**Texto de leitura**.
╔══

Mudar de carreira depois dos 40, necessidade,
coragem ou loucura?
Para muitas de
nós, a escolha não nasce de um plano ousado, mas de um encurralamento do
mercado de trabalho.
"O que você faz?"
A pergunta aparece invariavelmente em conversas com
estranhos ou gente relativamente nova no círculo de amizades.
Apesar de
genérica, não necessita de nada mais do que as quatro palavras que a compõem
para que seja plenamente entendida.
Quem ouve sabe bem que quem pergunta não
está interessado em saber sobre a rotina diária de seu interlocutor, a que
horas ele acorda, o que cozinha no café da manhã, os esportes que pratica, os
lugares que frequenta, muito menos os hobbies que lhe preenchem. "O que
você faz?" é uma pergunta sobre trabalho.
O que você faz é uma pergunta sobre trabalho que
chega carregada de expectativa. Sua resposta define como o respondente será
visto, tratado, levado ou não a sério.
Ela denota não apenas o status presente
daquele que responde, mas estabelece o desenho de seu passado —se estudou numa
boa escola, se foi um aluno empenhado, se nasceu de pai e mãe ricos—, de seu
presente —se mora numa casa boa, se é capaz de viajar uma, duas, três vezes por
ano, se tem amigos em lugares importantes— e de seu futuro —se seguirá subindo
os degraus da prosperidade ou estará fadado a permanecer onde está na pirâmide
social.
Eu
costumava ter uma resposta pronta. Uma que saía sem nem pensar, automática, e
parecia corresponder às expectativas do interlocutor.
Até que em agosto do ano
passado, depois de experimentar uma vontade louca de mandar um chefe babaca à
merda enquanto levantava o dedo médio das duas mãos em sua direção, resolvi que
era hora de dar um cavalo de pau na minha trajetória profissional.
Troquei
o cargo estável, o crachá conhecido e o roteiro previsível por um novo começo.
O entusiasmo pelo novo capítulo —ou melhor, pela nova obra— não vem
desacompanhado.
Ele carrega consigo uma sensação incômoda de inadequação, da
qual me lembro toda vez que hesito ao tentar responder aquela pergunta que
invariavelmente aparece. É que o recomeço é por natureza tentativa e erro,
experimentação.

╚══

**Entradas fornecidas**.
╔══

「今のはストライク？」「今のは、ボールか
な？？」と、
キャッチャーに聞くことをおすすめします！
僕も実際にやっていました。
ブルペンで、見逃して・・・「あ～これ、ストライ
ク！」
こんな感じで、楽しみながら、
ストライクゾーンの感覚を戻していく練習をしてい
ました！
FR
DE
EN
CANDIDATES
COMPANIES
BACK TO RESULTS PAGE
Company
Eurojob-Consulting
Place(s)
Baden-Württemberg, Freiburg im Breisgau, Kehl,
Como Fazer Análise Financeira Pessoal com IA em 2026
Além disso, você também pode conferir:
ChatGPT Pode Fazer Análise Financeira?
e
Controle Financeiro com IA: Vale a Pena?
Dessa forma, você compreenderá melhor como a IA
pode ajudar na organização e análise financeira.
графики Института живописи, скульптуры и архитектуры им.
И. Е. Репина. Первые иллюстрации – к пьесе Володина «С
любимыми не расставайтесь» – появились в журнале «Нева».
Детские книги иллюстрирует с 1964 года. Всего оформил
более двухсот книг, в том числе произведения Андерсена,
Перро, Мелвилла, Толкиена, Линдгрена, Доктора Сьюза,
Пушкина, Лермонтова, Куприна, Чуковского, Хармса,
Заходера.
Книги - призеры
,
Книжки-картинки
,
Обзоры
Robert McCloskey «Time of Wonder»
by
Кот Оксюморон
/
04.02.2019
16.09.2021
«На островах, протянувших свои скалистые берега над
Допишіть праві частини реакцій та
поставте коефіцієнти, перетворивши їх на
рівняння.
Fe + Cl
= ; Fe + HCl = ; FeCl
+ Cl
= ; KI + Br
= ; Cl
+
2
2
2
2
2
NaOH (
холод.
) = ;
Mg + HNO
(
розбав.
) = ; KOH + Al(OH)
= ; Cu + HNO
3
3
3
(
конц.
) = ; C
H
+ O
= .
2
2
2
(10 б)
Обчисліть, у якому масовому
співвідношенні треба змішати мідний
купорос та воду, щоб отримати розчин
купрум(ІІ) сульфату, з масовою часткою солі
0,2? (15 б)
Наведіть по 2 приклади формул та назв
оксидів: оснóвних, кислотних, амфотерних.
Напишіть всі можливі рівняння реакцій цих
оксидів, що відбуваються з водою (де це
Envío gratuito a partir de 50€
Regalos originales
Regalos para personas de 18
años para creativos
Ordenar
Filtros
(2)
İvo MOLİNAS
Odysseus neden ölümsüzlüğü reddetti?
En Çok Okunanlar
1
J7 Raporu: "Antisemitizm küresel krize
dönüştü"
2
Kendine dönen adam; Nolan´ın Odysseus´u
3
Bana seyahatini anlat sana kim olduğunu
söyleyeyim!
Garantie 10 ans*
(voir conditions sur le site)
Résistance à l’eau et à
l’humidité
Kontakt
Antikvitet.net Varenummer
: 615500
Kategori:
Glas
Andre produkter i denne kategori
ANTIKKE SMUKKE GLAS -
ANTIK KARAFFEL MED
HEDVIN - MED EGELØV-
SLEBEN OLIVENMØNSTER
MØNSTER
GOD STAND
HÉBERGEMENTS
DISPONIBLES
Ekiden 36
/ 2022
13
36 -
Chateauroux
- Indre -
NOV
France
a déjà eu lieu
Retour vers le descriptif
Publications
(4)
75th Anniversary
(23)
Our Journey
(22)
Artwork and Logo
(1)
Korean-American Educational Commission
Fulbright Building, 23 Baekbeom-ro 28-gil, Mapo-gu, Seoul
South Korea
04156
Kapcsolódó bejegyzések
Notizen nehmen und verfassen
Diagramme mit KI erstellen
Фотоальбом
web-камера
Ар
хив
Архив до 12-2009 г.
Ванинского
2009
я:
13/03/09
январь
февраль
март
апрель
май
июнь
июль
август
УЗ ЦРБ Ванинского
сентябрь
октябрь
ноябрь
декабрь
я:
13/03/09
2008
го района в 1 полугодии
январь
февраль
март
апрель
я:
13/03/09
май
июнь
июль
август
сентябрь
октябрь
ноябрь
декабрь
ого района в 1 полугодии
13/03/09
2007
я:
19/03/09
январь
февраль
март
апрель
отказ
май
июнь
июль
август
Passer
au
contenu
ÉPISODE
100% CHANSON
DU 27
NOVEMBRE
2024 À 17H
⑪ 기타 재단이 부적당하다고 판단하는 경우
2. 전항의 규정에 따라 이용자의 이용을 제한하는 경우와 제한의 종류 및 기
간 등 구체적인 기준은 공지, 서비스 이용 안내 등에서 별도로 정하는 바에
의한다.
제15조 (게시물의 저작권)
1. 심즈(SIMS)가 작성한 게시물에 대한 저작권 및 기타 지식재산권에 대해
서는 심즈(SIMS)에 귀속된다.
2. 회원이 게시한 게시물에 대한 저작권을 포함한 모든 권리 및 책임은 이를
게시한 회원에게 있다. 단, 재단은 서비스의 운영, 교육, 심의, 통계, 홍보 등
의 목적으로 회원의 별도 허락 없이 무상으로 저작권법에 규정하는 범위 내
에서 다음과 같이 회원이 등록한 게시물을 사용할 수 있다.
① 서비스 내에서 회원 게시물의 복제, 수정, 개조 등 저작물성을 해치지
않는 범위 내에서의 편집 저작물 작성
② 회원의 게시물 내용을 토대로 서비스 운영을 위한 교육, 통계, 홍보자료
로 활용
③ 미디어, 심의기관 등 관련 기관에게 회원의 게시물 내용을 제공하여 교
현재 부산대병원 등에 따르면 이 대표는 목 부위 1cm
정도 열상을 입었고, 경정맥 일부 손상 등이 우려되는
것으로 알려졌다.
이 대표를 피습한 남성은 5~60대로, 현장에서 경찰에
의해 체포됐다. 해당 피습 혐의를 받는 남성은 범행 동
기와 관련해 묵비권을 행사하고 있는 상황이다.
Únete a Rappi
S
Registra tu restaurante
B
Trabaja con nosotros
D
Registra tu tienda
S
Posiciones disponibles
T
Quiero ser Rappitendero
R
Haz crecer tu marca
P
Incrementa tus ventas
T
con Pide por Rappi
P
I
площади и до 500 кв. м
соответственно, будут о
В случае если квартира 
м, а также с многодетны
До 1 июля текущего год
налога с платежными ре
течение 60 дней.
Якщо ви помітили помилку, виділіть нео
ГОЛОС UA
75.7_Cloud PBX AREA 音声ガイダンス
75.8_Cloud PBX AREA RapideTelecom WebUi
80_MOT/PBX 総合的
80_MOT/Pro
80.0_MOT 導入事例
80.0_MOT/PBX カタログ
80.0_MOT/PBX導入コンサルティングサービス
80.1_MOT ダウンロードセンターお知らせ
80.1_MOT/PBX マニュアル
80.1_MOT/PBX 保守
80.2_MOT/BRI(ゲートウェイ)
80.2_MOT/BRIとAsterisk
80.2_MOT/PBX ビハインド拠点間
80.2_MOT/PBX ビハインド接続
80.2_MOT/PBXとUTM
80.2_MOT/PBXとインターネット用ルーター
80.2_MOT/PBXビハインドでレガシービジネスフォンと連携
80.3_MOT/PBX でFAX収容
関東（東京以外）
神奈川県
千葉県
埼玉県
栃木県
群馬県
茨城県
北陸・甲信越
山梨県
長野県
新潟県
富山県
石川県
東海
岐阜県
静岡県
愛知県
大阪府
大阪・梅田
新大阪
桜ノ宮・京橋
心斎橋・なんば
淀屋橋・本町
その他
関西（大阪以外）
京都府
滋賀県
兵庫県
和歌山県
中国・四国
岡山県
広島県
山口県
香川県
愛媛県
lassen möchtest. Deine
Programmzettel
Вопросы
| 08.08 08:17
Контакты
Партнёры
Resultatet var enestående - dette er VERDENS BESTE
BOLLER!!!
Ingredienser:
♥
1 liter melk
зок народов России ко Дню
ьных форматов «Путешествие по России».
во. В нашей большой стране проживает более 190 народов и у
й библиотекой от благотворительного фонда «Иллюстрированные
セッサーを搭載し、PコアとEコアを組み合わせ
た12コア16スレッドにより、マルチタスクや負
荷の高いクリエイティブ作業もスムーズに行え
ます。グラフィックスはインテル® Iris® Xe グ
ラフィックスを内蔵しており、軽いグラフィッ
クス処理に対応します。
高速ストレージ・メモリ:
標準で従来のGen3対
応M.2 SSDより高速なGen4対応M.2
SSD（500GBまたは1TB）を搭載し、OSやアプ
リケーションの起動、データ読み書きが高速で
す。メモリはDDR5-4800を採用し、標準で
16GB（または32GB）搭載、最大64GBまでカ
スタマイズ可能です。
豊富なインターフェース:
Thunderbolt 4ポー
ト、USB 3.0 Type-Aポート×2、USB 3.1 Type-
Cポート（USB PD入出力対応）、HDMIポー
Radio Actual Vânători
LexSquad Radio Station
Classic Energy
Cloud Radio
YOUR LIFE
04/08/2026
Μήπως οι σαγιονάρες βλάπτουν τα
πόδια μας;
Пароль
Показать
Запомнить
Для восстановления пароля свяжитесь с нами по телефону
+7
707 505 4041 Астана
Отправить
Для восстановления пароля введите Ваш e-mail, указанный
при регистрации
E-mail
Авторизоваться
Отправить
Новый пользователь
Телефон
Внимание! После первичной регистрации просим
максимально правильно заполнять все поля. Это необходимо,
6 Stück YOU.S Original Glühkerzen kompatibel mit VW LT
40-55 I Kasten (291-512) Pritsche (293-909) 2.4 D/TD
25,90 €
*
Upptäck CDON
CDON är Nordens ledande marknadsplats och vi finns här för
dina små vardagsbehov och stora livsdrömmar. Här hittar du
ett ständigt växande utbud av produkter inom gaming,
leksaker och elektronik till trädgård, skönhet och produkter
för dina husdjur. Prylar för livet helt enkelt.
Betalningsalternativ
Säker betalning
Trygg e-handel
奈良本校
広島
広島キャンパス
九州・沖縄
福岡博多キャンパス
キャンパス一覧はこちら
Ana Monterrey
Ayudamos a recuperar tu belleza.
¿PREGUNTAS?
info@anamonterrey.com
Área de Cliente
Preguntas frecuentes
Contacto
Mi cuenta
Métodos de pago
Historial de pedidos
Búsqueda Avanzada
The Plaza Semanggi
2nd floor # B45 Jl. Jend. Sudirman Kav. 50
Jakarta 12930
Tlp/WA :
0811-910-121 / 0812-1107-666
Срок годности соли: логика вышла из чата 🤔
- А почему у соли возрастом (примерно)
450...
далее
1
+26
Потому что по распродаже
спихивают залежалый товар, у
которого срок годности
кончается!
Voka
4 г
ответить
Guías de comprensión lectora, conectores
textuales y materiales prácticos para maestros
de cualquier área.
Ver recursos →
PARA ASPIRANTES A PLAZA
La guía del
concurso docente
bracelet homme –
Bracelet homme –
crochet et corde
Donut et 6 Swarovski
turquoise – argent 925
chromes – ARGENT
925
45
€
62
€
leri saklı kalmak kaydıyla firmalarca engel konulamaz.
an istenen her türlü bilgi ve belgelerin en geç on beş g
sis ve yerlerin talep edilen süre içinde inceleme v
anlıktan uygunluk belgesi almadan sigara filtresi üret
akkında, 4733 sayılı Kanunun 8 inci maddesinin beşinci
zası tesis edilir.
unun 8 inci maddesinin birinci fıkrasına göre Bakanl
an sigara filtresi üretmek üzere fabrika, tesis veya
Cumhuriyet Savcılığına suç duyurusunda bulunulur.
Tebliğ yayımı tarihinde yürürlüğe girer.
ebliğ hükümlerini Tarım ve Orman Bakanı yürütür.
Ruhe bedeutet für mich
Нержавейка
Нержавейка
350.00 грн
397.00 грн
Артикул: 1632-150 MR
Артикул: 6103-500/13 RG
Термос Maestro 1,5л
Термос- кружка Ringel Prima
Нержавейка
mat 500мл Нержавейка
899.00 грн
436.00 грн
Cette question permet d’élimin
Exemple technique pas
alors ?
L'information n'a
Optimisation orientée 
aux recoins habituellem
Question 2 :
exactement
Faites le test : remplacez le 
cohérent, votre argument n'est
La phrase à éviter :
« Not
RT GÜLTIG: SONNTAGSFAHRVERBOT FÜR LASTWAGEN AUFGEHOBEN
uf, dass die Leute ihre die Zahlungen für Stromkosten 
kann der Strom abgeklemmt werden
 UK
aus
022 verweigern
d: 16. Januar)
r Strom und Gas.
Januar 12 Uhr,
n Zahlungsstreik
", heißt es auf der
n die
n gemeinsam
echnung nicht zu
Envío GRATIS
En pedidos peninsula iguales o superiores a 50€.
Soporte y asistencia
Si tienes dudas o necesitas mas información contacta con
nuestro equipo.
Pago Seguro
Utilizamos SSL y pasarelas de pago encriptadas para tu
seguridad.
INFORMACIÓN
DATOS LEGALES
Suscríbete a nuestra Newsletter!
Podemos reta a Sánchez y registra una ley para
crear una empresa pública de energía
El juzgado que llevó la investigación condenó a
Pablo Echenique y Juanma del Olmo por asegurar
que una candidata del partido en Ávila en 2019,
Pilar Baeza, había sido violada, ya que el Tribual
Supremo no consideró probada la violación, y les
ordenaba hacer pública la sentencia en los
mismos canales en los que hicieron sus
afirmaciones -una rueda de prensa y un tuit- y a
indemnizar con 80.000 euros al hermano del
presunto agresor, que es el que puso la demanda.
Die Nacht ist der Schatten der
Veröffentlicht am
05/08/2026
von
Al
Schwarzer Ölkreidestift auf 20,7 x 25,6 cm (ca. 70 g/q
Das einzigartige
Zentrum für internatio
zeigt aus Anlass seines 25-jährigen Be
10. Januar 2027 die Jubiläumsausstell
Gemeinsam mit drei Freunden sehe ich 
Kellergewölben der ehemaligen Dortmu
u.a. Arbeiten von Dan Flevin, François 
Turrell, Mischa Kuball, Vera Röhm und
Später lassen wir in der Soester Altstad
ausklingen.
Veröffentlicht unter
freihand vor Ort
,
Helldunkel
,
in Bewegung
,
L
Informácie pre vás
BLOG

╚══

**Ações necessárias**.
1: Transcreva literalmente as entradas, desde a primeira linha até a linha que contém "появились в журнале", incluindo ambas.
2: Prossiga com o texto sobre mudança de carreira após os 40 anos a partir da última frase apresentada.

**Respostas redigidas**.
1:
「今のはストライク？」「今のは、ボールか
な？？」と、
キャッチャーに聞くことをおすすめします！
僕も実際にやっていました。
ブルペンで、見逃して・・・「あ～これ、ストライ
ク！」
こんな感じで、楽しみながら、
ストライクゾーンの感覚を戻していく練習をしてい
ました！
FR
DE
EN
CANDIDATES
COMPANIES
BACK TO RESULTS PAGE
Company
Eurojob-Consulting
Place(s)
Baden-Württemberg, Freiburg im Breisgau, Kehl,
Como Fazer Análise Financeira Pessoal com IA em 2026
Além disso, você também pode conferir:
ChatGPT Pode Fazer Análise Financeira?
e
Controle Financeiro com IA: Vale a Pena?
Dessa forma, você compreenderá melhor como a IA
pode ajudar na organização e análise financeira.
графики Института живописи, скульптуры и архитектуры им.
И. Е. Репина. Первые иллюстрации – к пьесе Володина «С
любимыми не расставайтесь» – появились в журнале «Нева».

2:
Ele não necessariamente tem forma definida, um nome, um cargo,
um salário. Ele demanda passos para trás sem garantia de passos para frente.
E aí tem a coisa da idade: 40 é idade para ter chegado lá,
para ter certezas ao invés de dúvidas, para aquietar o facho e não mexer em
time que está ganhando porque a velhice está logo ali e não dá para marcar
bobeira.
E é na interseção da idade com a indefinição do recomeço que mora o
embaraço diante de uma pergunta que sempre pareceu tão simples de responder.
A verdade é que não estou sozinha.
Uma pesquisa realizada em
2024 pela Maturi, plataforma voltada para o mercado de trabalho 50+, e NOZ
Inteligência, empresa de pesquisa e inteligência de negócios, revelou que 70%
das mulheres entre 42 e 83 anos estão experimentando uma transição de carreira.
Os dados mostram que a maioria das mulheres quer
flexibilidade. Para muitas de nós, a escolha por mudar não nasce de um plano
ousado, de uma decisão própria, mas de um encurralamento do mercado de trabalho
que exige demais de quem já faz muito fora do horário do expediente.
E aí a
conta que não fecha entre quem somos e o que esperam que sejamos.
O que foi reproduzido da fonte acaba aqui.